Sunday, February 23, 2014

A weekend gone

It was such a wonderful weekend weather-wise. Lots of sunshine and warmth that the heat was turned off in the house and the windows were opened to air it out from stale winter air. I did a few "spring cleaning" chores but wish I had a "dumbstah" to throw all the extra things I have accumulated through the years. My friend Shelley from Rhode Island is flying into to spend a week. She is such a great friend that I had the same "shell" tattoo done on my leg as her. It also is a scallop shell so means something extra special to me. I am looking forward to having fun and maybe even taking a trip down to MB- Myrtle Beach next weekend. I only hope the weather is as gorgeous next weekend as it was this weekend. Next weekend fo' sho I won't be stuck in the house all weekend.
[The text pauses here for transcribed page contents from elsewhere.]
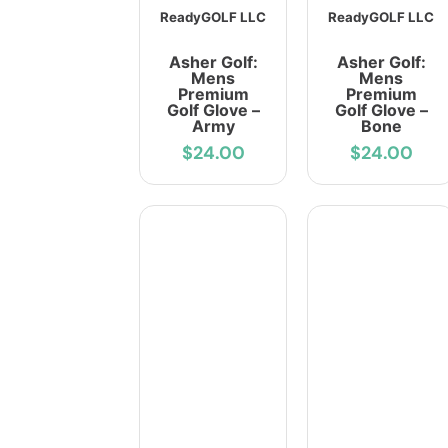
ReadyGOLF LLC
ReadyGOLF LLC
Asher Golf:
Asher Golf:
Mens
Mens
Premium
Premium
Golf Glove –
Golf Glove –
Army
Bone
$24.00
$24.00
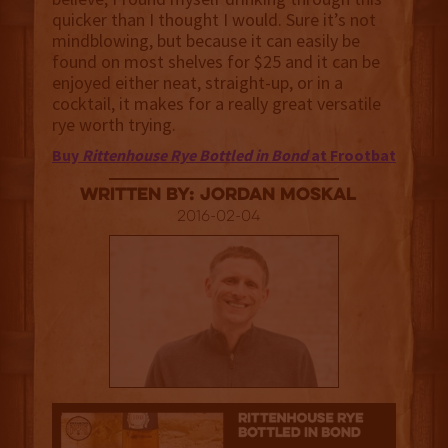
quicker than I thought I would. Sure it’s not
mindblowing, but because it can easily be
found on most shelves for $25 and it can be
enjoyed either neat, straight-up, or in a
cocktail, it makes for a really great versatile
rye worth trying.
Buy
Rittenhouse Rye Bottled in Bond
at Frootbat
Written By: Jordan Moskal
2016-02-04
3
Wednesday, February 12, 2014

Love is in the Air

I feel it in the air. Yes it is also everywhere you look when you go in the stores. It's been in the stores since the first of January. The color red and Valentines cards, stuffed bears, balloons and of course..chocolates are everywhere. The most we do is give each other a card and maybe one of those small hearts filled with four chocolates. I am usually not expecting anything more. We are suppose to show each other love everyday of the year and not just one certain day. And it all stems from God... GOD is love. He loves us and has shown that he is a loving God. The first miracle was at a wedding...a loving ceremony. HIS greatest gift is LOVE. My gift this year that I did not buy in a store, is my love. It's worth more than anything you can buy in a store anyway. 143

Redhead Moment defined

Redhead Moment defined: "A momentary and intense display of irrationality, bad temper, insanity, or any combination thereof." - Urban Dicktionary Yes are lots of moments like that in my life. Bad temper is not very often but when I do have an outburst- WATCH OUT!! What pushes me to have one of these outburst.... stupid drivers. I swear (curse) the most when I am behind the wheel of my cheese. I don't usually curse much or have a mouth like a sailor but you will hear a MO-FO come out of me every now and then. I am not proud of it. My irrational side wants to just take off and never look back but my rational side says stay put and keep your feet grounded. My insanity...well that shows itself often. Remember I am a crazy weirdo lunatic who can be scary sometimes and seem COCO LOCO!! But if I ever get too crazy, you have my permission to call me out on it. I promise to not dance on any tables, go-karting or bungee jumping- that's just crazzzy!!

Missed a Red Shirt Friday

I have missed a red shirt Friday. I forgot that the day after Thanksgiving was a Friday! I had black on instead of red. But as a very good friend told me, I wear red everyday on my head. So see.. "I was wearing my red hair!" LOL

Expectations

I don't expect much out of life except to be happy. Maybe that's not a good thing. Maybe I should be setting my expectations higher. Expecting to have it all! Nah...that is not me. I guess coming from a large family, you get to cherish the little things. Going out in the backyard with a red kickball and that was all we needed to have fun. I know I grew up in a different time, before XBox and Wii, which I still don't own, but even with the latest and greatest toys I don't think it would make my life better. All I want is to be happy. There are some people that might think I need more in my life to be happy. I have family and friends that I love dearly. I have a roof over my head, food in my belly and clothes on my back. I have a great job and feel blessed to have love in my life. I do not expect anything else...just hope it continues. WOW- Now I know why I haven't posted in a while...I have all these drafts I started but never hit "publish". Be prepared for a few more posts from me today except these were written since December.